La Suprema Corte ha giudicato fondato il motivo di ricorso e cassato con rinvio la decisione della Corte d’Appello, per consentire lo svolgimento di un esame sull’effettiva natura fraudolenta degli atti compiuti. I giudici di legittimità hanno ritenuto che, nel vigente contesto normativo, non è legittima una revoca automatica dell’ammissione alla procedura di concordato preventivo nel caso in cui il debitore compia atti non autorizzati dal giudice delegato.
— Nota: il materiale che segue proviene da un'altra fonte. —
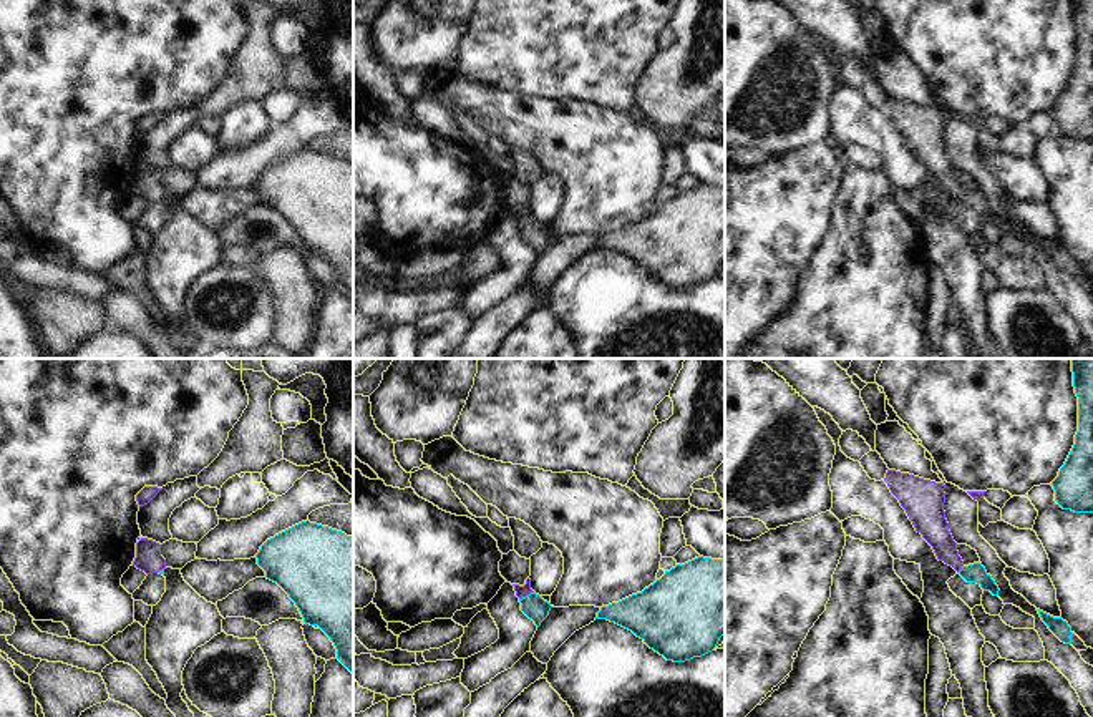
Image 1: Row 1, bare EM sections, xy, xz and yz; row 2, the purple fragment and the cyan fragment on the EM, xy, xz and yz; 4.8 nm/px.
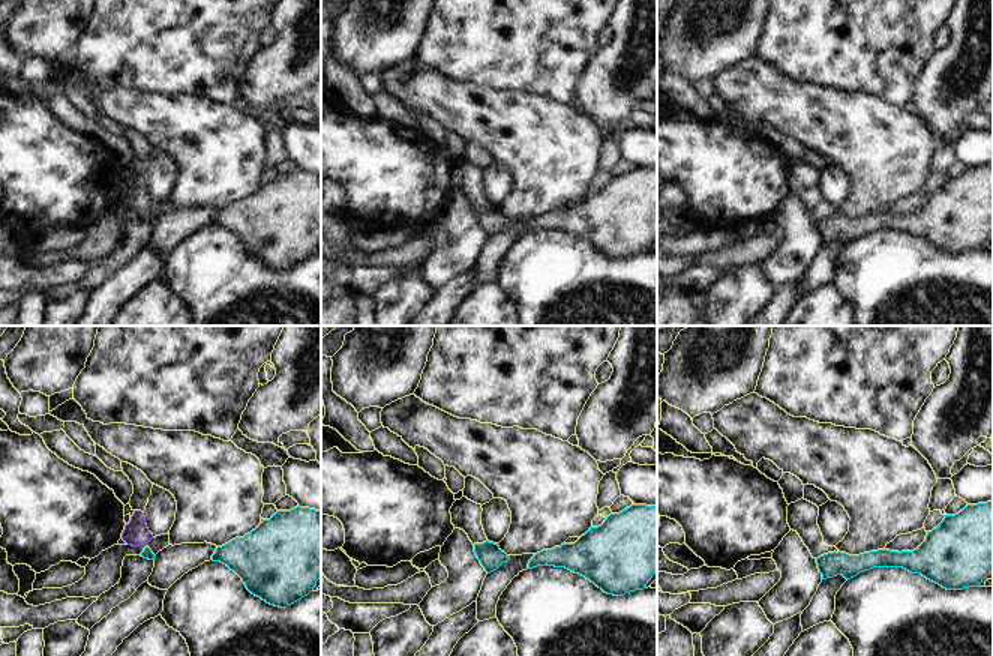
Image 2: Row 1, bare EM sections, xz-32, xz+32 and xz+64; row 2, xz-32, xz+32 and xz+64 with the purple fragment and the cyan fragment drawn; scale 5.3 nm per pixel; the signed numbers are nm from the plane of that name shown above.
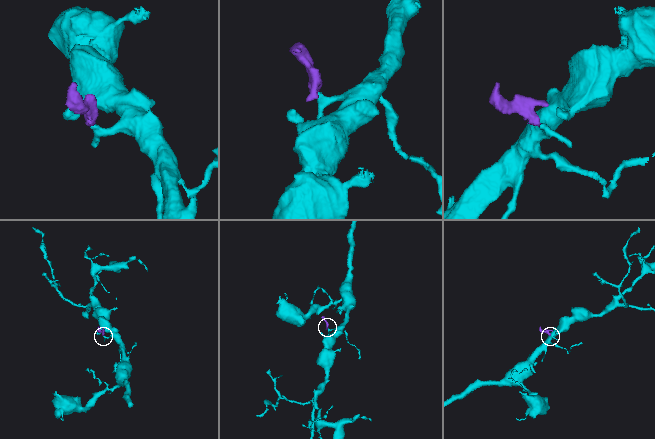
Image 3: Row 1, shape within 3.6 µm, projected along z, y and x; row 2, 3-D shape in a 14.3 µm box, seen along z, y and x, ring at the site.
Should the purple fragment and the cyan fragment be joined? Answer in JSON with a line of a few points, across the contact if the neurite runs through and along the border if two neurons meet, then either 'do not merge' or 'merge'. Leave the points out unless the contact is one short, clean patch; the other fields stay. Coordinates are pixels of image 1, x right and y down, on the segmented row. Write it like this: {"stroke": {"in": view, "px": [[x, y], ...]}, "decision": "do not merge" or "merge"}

Tale interpretazione è corroborata da tre argomenti. 1) In primo luogo, la condotta dell’imprenditore «non è più sindacabile sotto l’aspetto della meritevolezza» e al giudice non compete la verifica della fattibilità economica del piano o della convenienza economica della proposta: quindi, tutt’al più in sede giurisdizionale occorrerebbe verificare l’oggettivo disvalore degli atti compiuti e la loro concreta idoneità a pregiudicare l’interesse creditorio, in funzione dell’obiettivo finale prefissato dal piano concordatario. 2) In secondo luogo, «l’esercizio dell’impresa da parte del debitore ammesso al concordato non è più soggetto alla direzione del giudice delegato»: pertanto, il potere di autorizzazione giudiziale ex art. 167, comma 2, l. fall. dovrebbe permanere soltanto per gli atti astrattamente negativi per il patrimonio del debitore o incompatibili con la realizzazione del piano. 3) Infine, il criterio – di recente codificazione, ex art. 182 quinquies e 186 bis l. fall. – della “migliore soddisfazione dei creditori” individua una regola, generale e pervasiva, «di scrutinio della legittimità degli atti compiuti dal debitore ammesso alla procedura»: sulla base di quest’ultima, occorre escludere non solo che «il compimento dell’atto non autorizzato conduca all’automatica revoca del concordato, ma anche che il disvalore oggettivo di tale atto […] sia ricavabile [semplicemente] dalla regola della par condicio [su cui poggiavano le argomentazioni delle pronunce di merito, n.d.r.], essendo, per contro, ben possibile che il pagamento di crediti anteriori si risolva in un accrescimento, anziché in una diminuzione, della garanzia patrimoniale offerta ai creditori e tenda dunque all’obiettivo del loro miglior soddisfacimento».